◆ Source data ◆

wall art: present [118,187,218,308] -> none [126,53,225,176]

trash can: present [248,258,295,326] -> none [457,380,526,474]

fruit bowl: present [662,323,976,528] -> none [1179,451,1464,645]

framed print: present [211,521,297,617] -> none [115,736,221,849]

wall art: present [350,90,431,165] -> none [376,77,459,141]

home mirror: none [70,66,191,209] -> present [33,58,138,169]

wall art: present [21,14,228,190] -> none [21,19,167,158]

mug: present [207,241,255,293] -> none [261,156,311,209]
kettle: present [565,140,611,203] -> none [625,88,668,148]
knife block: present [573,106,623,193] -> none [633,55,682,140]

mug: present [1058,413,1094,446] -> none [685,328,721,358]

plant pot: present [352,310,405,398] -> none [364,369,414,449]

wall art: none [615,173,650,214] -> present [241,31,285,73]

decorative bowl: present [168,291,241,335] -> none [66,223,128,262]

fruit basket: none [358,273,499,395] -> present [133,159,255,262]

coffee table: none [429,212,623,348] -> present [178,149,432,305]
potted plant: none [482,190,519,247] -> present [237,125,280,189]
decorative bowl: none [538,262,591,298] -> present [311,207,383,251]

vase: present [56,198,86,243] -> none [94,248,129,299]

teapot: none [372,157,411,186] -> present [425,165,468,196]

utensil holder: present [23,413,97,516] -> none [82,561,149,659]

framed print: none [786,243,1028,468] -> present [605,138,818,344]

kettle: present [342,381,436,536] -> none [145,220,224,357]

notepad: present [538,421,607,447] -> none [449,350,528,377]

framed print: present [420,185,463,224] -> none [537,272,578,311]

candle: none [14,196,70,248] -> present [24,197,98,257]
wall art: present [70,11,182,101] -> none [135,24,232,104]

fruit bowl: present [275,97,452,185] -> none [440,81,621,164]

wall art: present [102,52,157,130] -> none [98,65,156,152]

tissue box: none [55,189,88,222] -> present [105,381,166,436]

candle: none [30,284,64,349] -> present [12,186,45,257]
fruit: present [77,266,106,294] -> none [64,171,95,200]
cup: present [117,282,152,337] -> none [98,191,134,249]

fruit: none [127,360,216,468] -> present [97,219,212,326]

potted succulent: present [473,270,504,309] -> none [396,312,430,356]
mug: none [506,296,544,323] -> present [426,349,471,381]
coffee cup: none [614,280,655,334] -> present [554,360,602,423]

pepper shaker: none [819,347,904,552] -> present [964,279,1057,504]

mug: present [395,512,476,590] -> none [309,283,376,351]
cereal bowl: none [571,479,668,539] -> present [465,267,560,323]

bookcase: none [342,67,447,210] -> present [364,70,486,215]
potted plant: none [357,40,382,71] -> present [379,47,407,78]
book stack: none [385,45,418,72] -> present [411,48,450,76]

◆ What to work on ◆
The complete listing must be reproduced exactly as written.

◆ Exercise answer ◆
wall art: present [118,187,218,308] -> none [126,53,225,176]

trash can: present [248,258,295,326] -> none [457,380,526,474]

fruit bowl: present [662,323,976,528] -> none [1179,451,1464,645]

framed print: present [211,521,297,617] -> none [115,736,221,849]

wall art: present [350,90,431,165] -> none [376,77,459,141]

home mirror: none [70,66,191,209] -> present [33,58,138,169]

wall art: present [21,14,228,190] -> none [21,19,167,158]

mug: present [207,241,255,293] -> none [261,156,311,209]
kettle: present [565,140,611,203] -> none [625,88,668,148]
knife block: present [573,106,623,193] -> none [633,55,682,140]

mug: present [1058,413,1094,446] -> none [685,328,721,358]

plant pot: present [352,310,405,398] -> none [364,369,414,449]

wall art: none [615,173,650,214] -> present [241,31,285,73]

decorative bowl: present [168,291,241,335] -> none [66,223,128,262]

fruit basket: none [358,273,499,395] -> present [133,159,255,262]

coffee table: none [429,212,623,348] -> present [178,149,432,305]
potted plant: none [482,190,519,247] -> present [237,125,280,189]
decorative bowl: none [538,262,591,298] -> present [311,207,383,251]

vase: present [56,198,86,243] -> none [94,248,129,299]

teapot: none [372,157,411,186] -> present [425,165,468,196]

utensil holder: present [23,413,97,516] -> none [82,561,149,659]

framed print: none [786,243,1028,468] -> present [605,138,818,344]

kettle: present [342,381,436,536] -> none [145,220,224,357]

notepad: present [538,421,607,447] -> none [449,350,528,377]

framed print: present [420,185,463,224] -> none [537,272,578,311]

candle: none [14,196,70,248] -> present [24,197,98,257]
wall art: present [70,11,182,101] -> none [135,24,232,104]

fruit bowl: present [275,97,452,185] -> none [440,81,621,164]

wall art: present [102,52,157,130] -> none [98,65,156,152]

tissue box: none [55,189,88,222] -> present [105,381,166,436]

candle: none [30,284,64,349] -> present [12,186,45,257]
fruit: present [77,266,106,294] -> none [64,171,95,200]
cup: present [117,282,152,337] -> none [98,191,134,249]

fruit: none [127,360,216,468] -> present [97,219,212,326]

potted succulent: present [473,270,504,309] -> none [396,312,430,356]
mug: none [506,296,544,323] -> present [426,349,471,381]
coffee cup: none [614,280,655,334] -> present [554,360,602,423]

pepper shaker: none [819,347,904,552] -> present [964,279,1057,504]

mug: present [395,512,476,590] -> none [309,283,376,351]
cereal bowl: none [571,479,668,539] -> present [465,267,560,323]

bookcase: none [342,67,447,210] -> present [364,70,486,215]
potted plant: none [357,40,382,71] -> present [379,47,407,78]
book stack: none [385,45,418,72] -> present [411,48,450,76]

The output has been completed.